Kapitän Ahab und Starbuck sehen die Dinge verschieden Foto: Albrecht Holländer

Moby Dick in Freiberg: Erzählen statt Jagen

Eine Inszenierung am Theater Freiberg über Sprache, Obsession – und zu wenig Ketchup

24. April 2026

Vier Rücken. Kein Blick, kein Gesicht – nur eine Richtung: Meer.
Wellenrauschen und Klicklaute füllen den Raum, ein akustischer Ozean, der sofort Besitz ergreift. Aus dem Off: eine auf wenige Sätze reduzierte Jona-Predigt. Religion erscheint hier nur noch als Restgröße. Dann Licht.

Ismael (Peter Peniaška), der Harpunierer Queequeg (Milon Goetz), Starbuck (1. Offizier/Juschka Spitzer) und Stubb (Fabian Vogt) beginnen zu sprechen: vom Meer als Sehnsuchtsraum, als Traum, als Magie. Eine fast kultische Anrufung – und damit ist der Fokus gesetzt. Diese Moby-Dick-Inszenierung in Freiberg interessiert sich weniger für Handlung als für das Erzählen selbst.

Die Vorlage von Herman Melville ist bekannt: Erzähler Ismael heuert auf der Pequod an und gerät unter Kapitän Ahab in eine obsessive Jagd auf den weißen Wal. Eine Jagd, die in Selbstzerstörung endet. Doch diese Inszenierung verschiebt die Perspektive.

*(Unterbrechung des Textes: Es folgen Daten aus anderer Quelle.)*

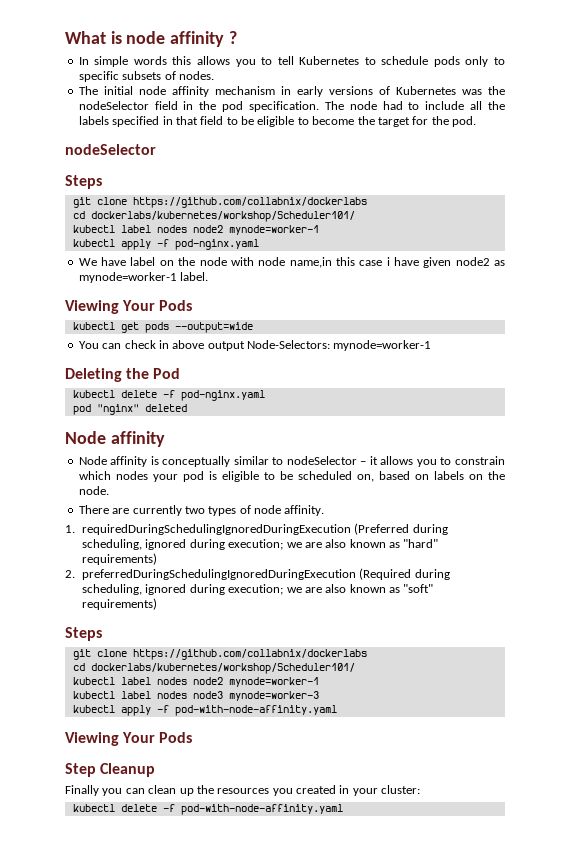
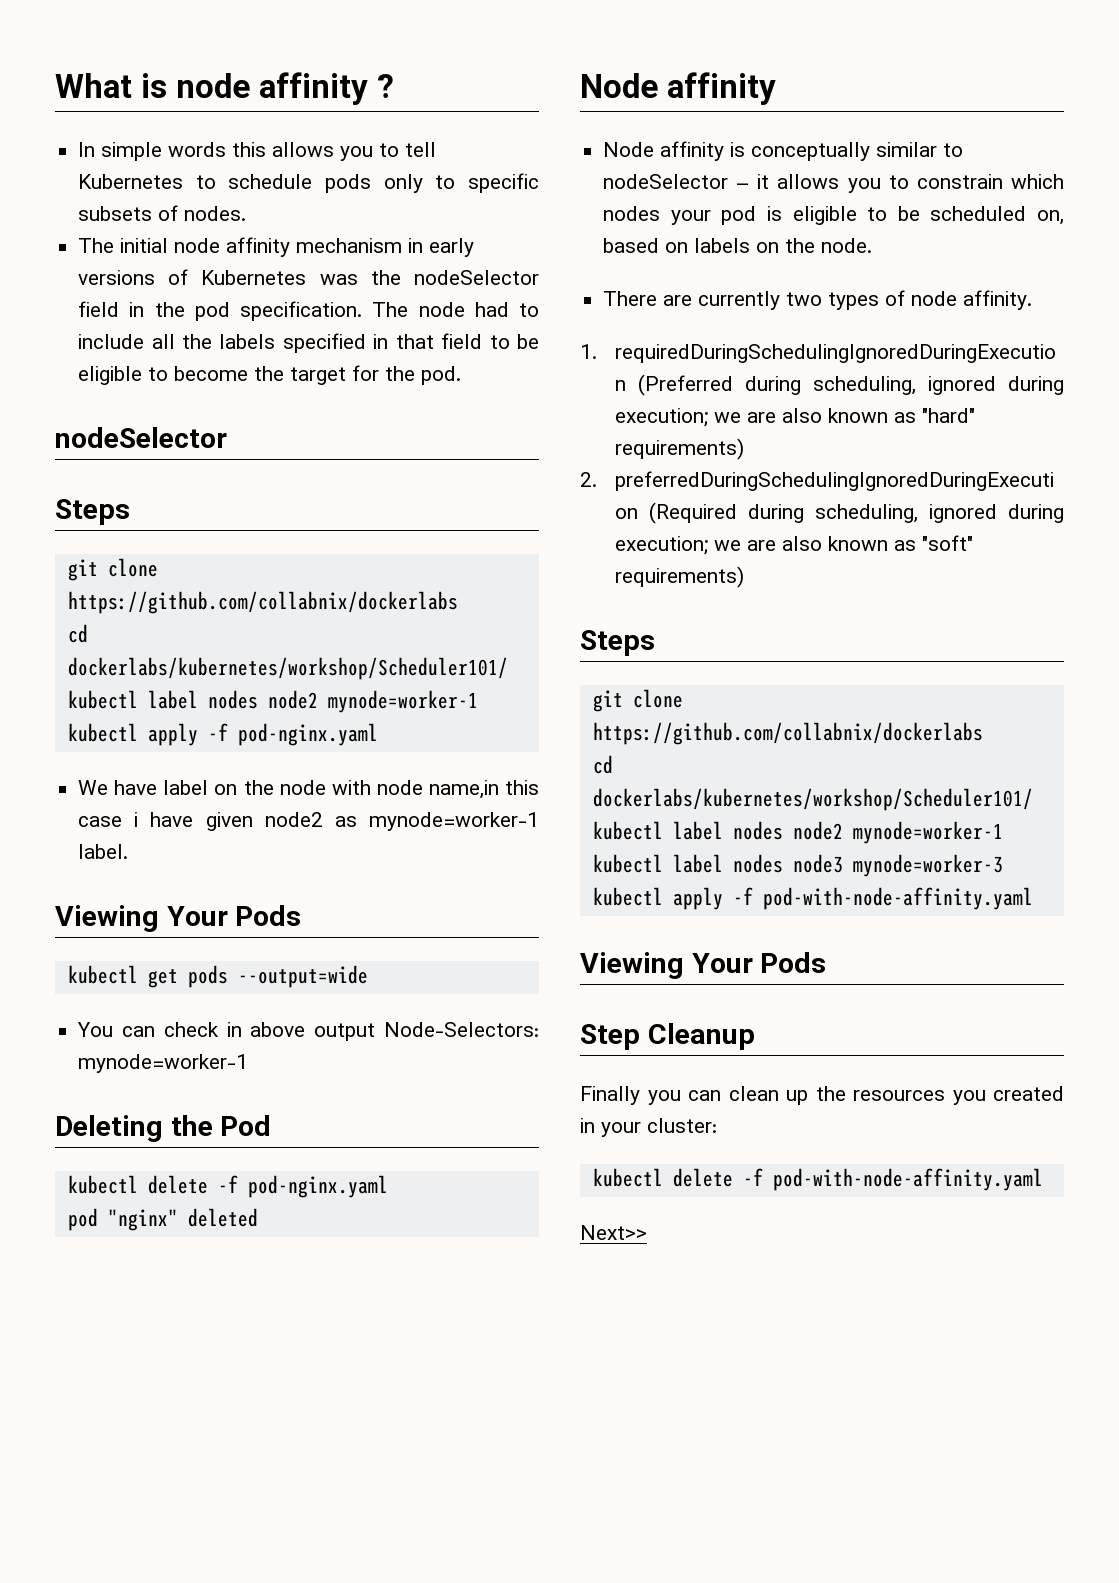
(343, 809) none -> [580,1225,647,1240] // Next>>

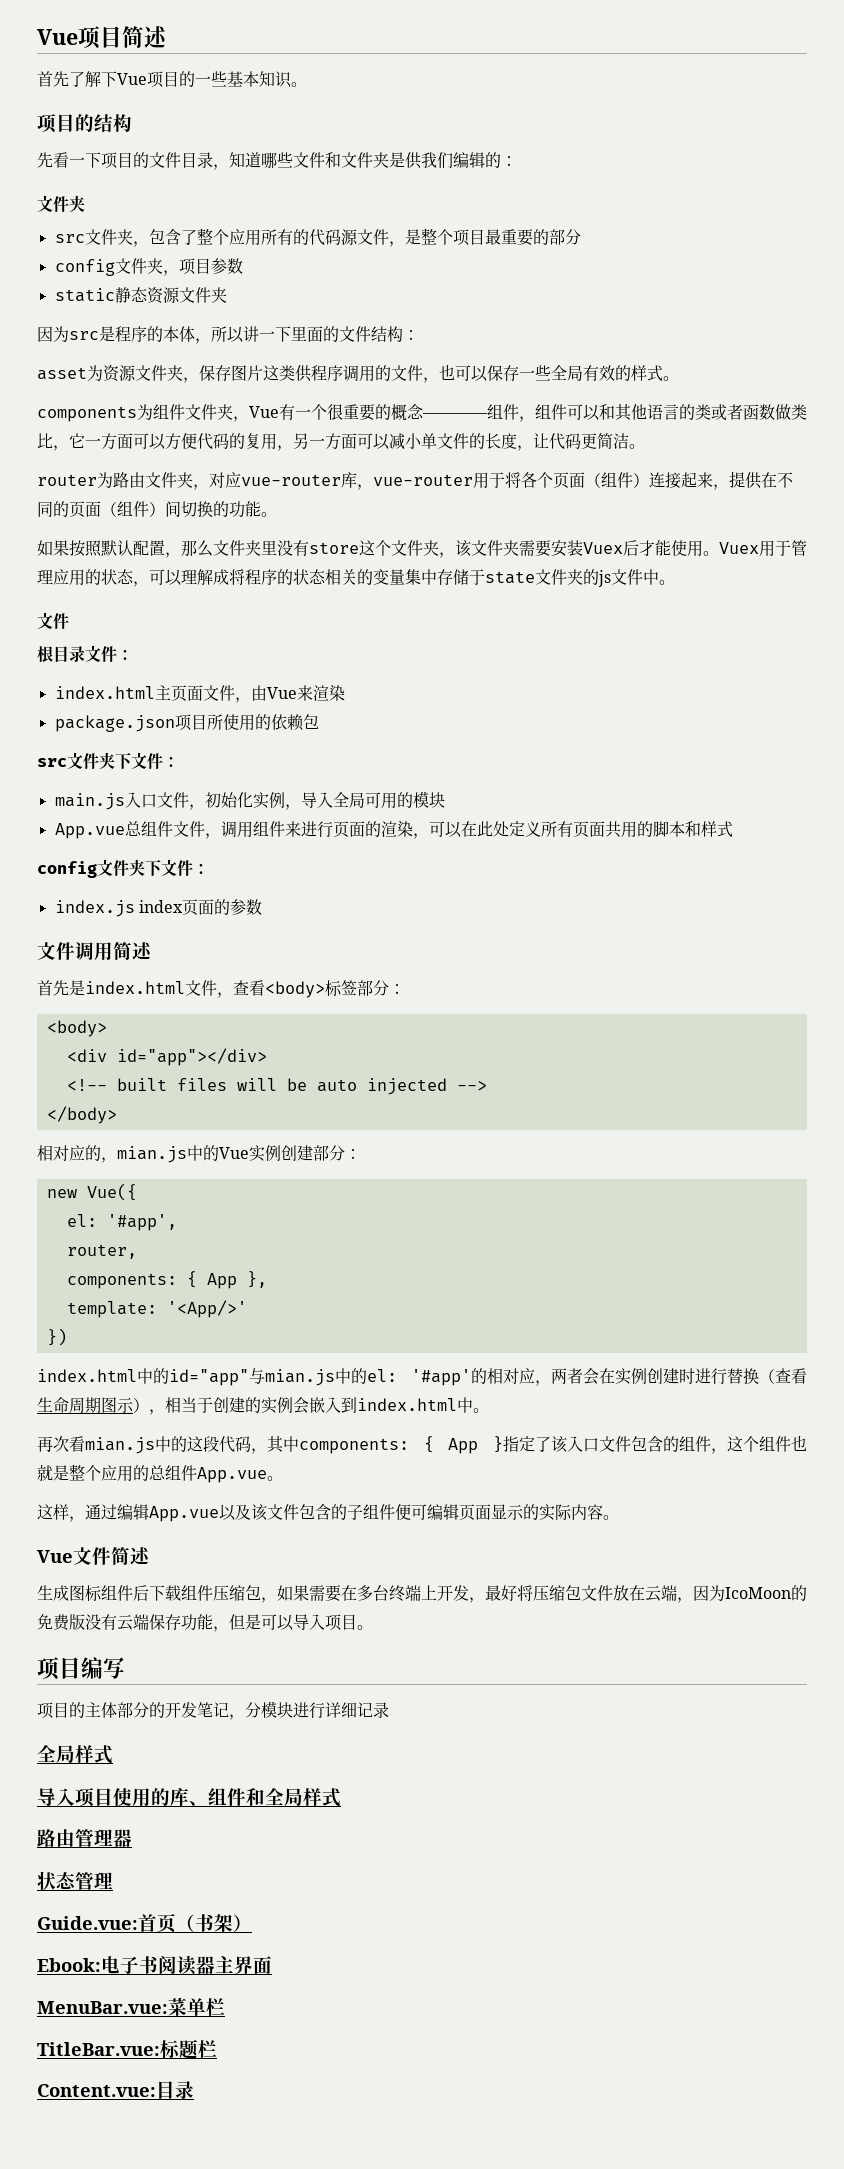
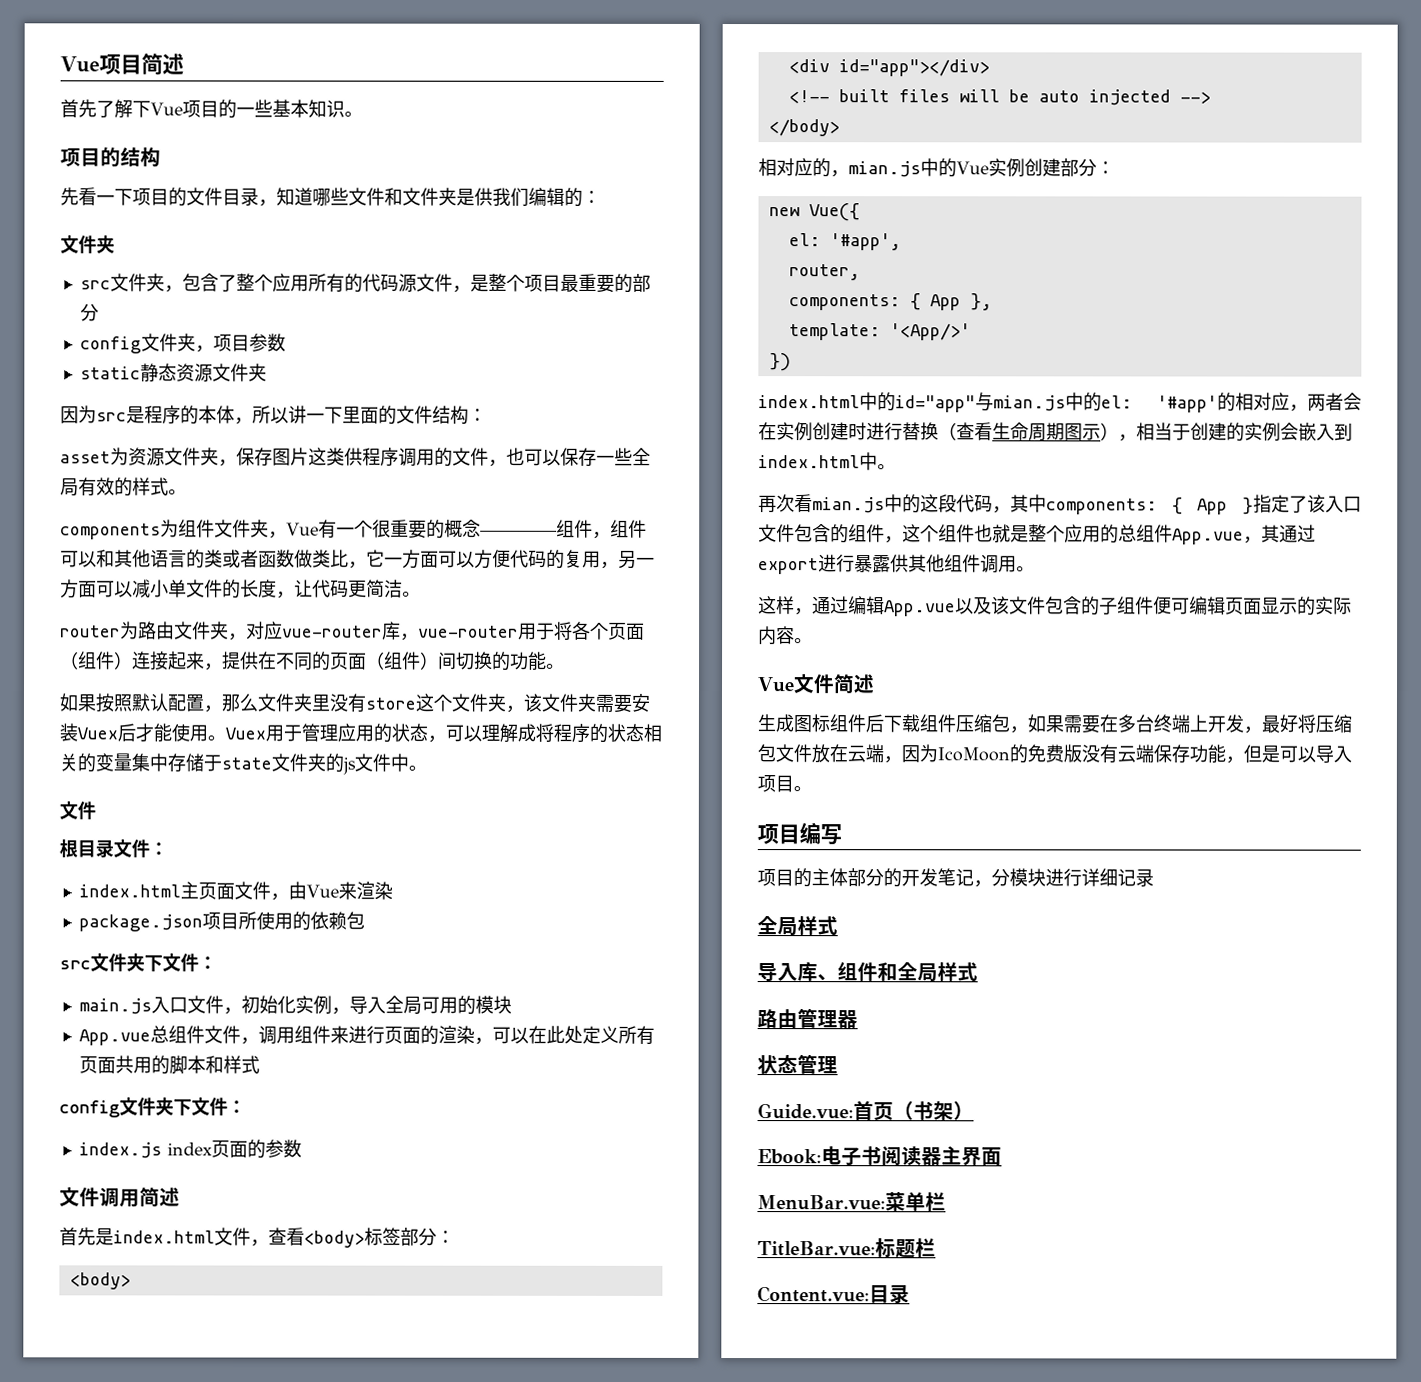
(267, 1475) none -> [1243,524,1316,544] [758,554,1017,575] ，其通过export进行暴露供其他组件调用
[75,1788,170,1807] 项目使用的 -> (798, 972) none

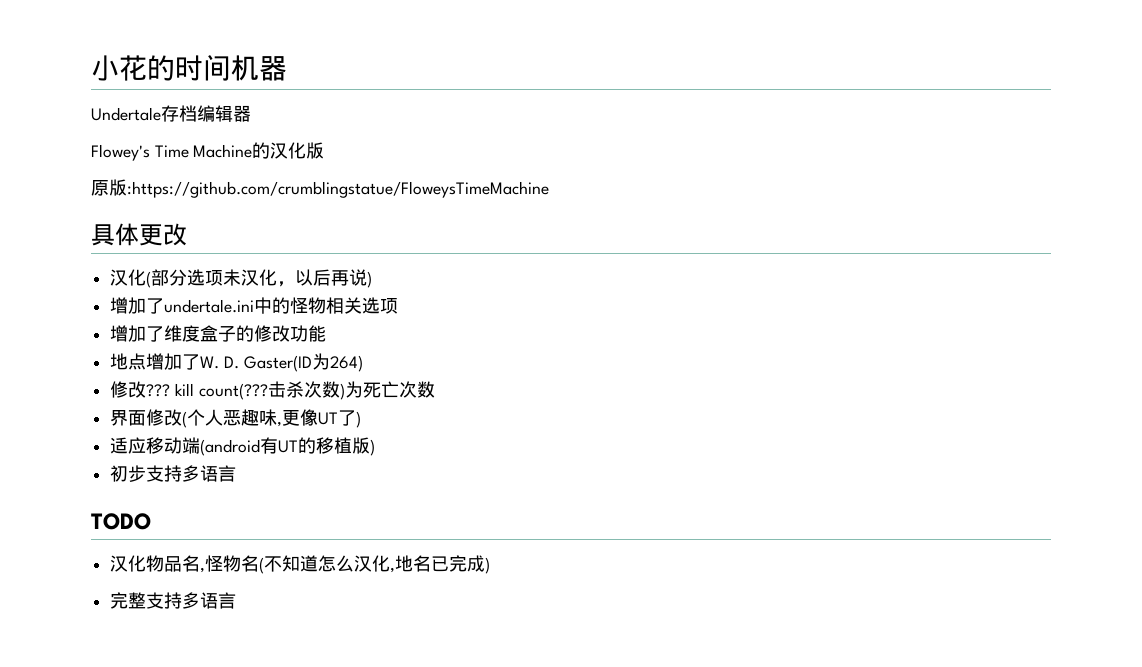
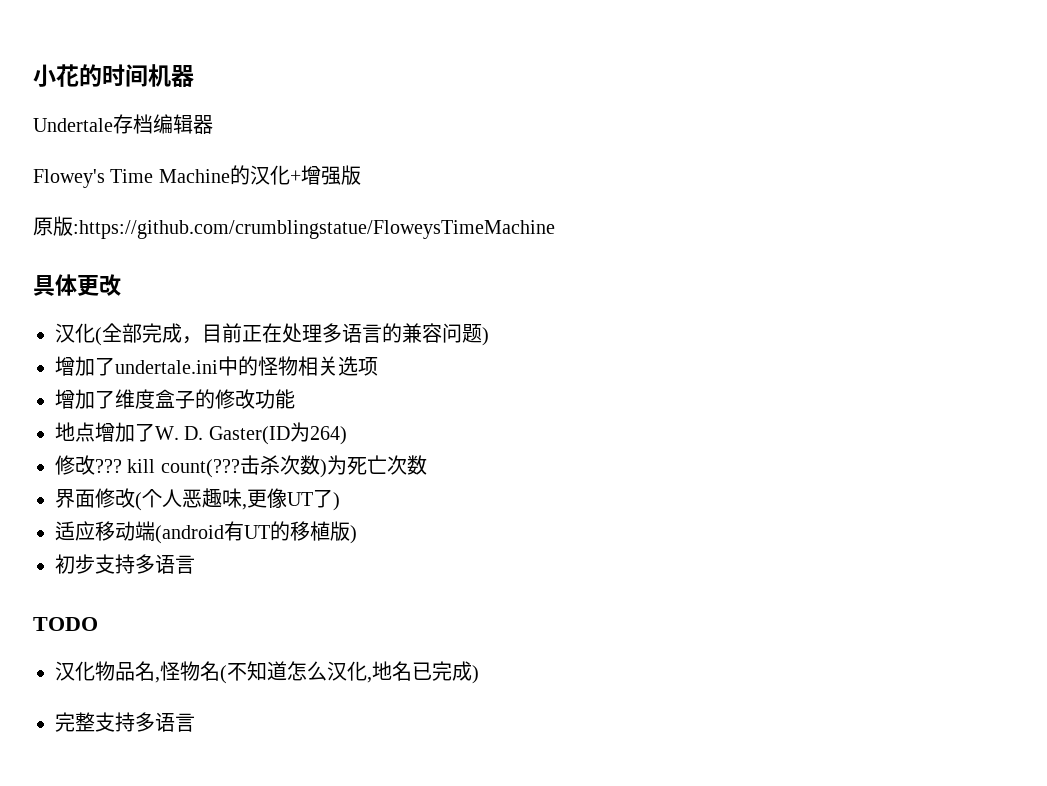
(307, 150) none -> [289,165,341,185] +增强
[151,269,368,287] 部分选项未汉化，以后再说 -> [102,323,482,344] 全部完成，目前正在处理多语言的兼容问题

Zwischen Erzählen und Erleben

Regisseurin Marie-Sophie Dudzic entwickelt am Mittelsächsisches Theater ein narratives Theater, in dem Figuren nie ganz in ihren Rollen aufgehen. Sie berichten, was war – und spielen es gleichzeitig.

Ismael erzählt von der Suche nach einem Bett. Während er spricht, wird er geschubst, blockiert, abgewiesen. Der Körper widerspricht dem Wort – oder präzisiert es. Ein Keyboard kommentiert, strukturiert, rahmt.

Auch im Detail bleibt das Prinzip präzise:
Die Begegnung mit Queequeg endet in einer gemeinsam verbrachten Nacht – und einem bewusst überdrehten Rauchmoment. Ein akkubetriebener Hand-Fogger steigert zwei unsichtbare Zigaretten zur Nebelattacke. Komisch, exakt gesetzt.

Vor dem Auslaufen kippt das Erzählen in Rhythmus. Rockbeat. Alustangen. Körpertraining. Das Schiff wird zum Fitnessraum – die Reise zur Disziplinierung.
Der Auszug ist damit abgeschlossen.